BEGIN Data for this task
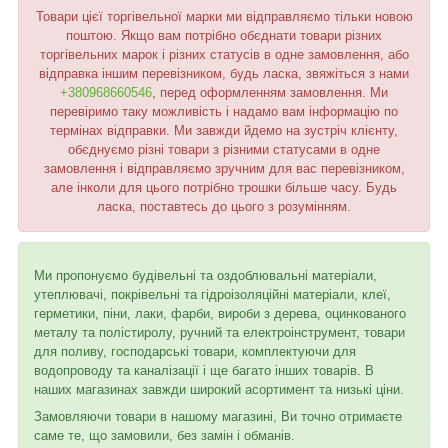
Товари цієї торгівельної марки ми відправляємо тільки новою
поштою. Якщо вам потрібно обєднати товари різних
торгівельних марок і різних статусів в одне замовлення, або
відправка іншим перевізником, будь ласка, звяжіться з нами
+380968660546
, перед оформленням замовлення. Ми
перевіримо таку можливість і надамо вам інформацію по
термінах відправки. Ми завжди йдемо на зустріч клієнту,
обєднуємо різні товари з різними статусами в одне
замовлення і відправляємо зручним для вас перевізником,
але інколи для цього потрібно трошки більше часу. Будь
ласка, поставтесь до цього з розумінням.
Ми пропонуємо будівельні та оздоблювальні матеріали,
утеплювачі, покрівельні та гідроізоляційні матеріали, клеї,
герметики, піни, лаки, фарби, вироби з дерева, оцинкованого
металу та полістиролу, ручний та електроінструмент, товари
для поливу, господарські товари, комплектуючи для
водопроводу та каналізації і ще багато інших товарів. В
наших магазинах завжди широкий асортимент та низькі ціни.
Замовляючи товари в нашому магазині, Ви точно отримаєте
саме те, що замовили, без замін і обманів.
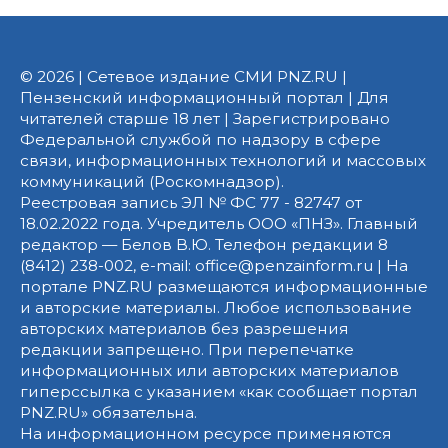
© 2026 | Сетевое издание СМИ PNZ.RU |
Пензенский информационный портал | Для
читателей старше 18 лет | Зарегистрировано
Федеральной службой по надзору в сфере
связи, информационных технологий и массовых
коммуникаций (Роскомнадзор).
Реестровая запись ЭЛ № ФС 77 - 82747 от
18.02.2022 года. Учредитель ООО «ПНЗ». Главный
редактор — Белов В.Ю. Телефон редакции 8
(8412) 238-002, e-mail: office@penzainform.ru | На
портале PNZ.RU размещаются информационные
и авторские материалы. Любое использование
авторских материалов без разрешения
редакции запрещено. При перепечатке
информационных или авторских материалов
гиперссылка с указанием «как сообщает портал
PNZ.RU» обязательна.
На информационном ресурсе применяются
END Data for this task
◆ What you have to do ◆
Pictures are not part of the answer. Restate word for word the lines from the one with "замовлення і відправляємо" through the last line of the records.

◆ Solution to this problem ◆
замовлення і відправляємо зручним для вас перевізником,
але інколи для цього потрібно трошки більше часу. Будь
ласка, поставтесь до цього з розумінням.
Ми пропонуємо будівельні та оздоблювальні матеріали,
утеплювачі, покрівельні та гідроізоляційні матеріали, клеї,
герметики, піни, лаки, фарби, вироби з дерева, оцинкованого
металу та полістиролу, ручний та електроінструмент, товари
для поливу, господарські товари, комплектуючи для
водопроводу та каналізації і ще багато інших товарів. В
наших магазинах завжди широкий асортимент та низькі ціни.
Замовляючи товари в нашому магазині, Ви точно отримаєте
саме те, що замовили, без замін і обманів.
© 2026 | Сетевое издание СМИ PNZ.RU |
Пензенский информационный портал | Для
читателей старше 18 лет | Зарегистрировано
Федеральной службой по надзору в сфере
связи, информационных технологий и массовых
коммуникаций (Роскомнадзор).
Реестровая запись ЭЛ № ФС 77 - 82747 от
18.02.2022 года. Учредитель ООО «ПНЗ». Главный
редактор — Белов В.Ю. Телефон редакции 8
(8412) 238-002, e-mail: office@penzainform.ru | На
портале PNZ.RU размещаются информационные
и авторские материалы. Любое использование
авторских материалов без разрешения
редакции запрещено. При перепечатке
информационных или авторских материалов
гиперссылка с указанием «как сообщает портал
PNZ.RU» обязательна.
На информационном ресурсе применяются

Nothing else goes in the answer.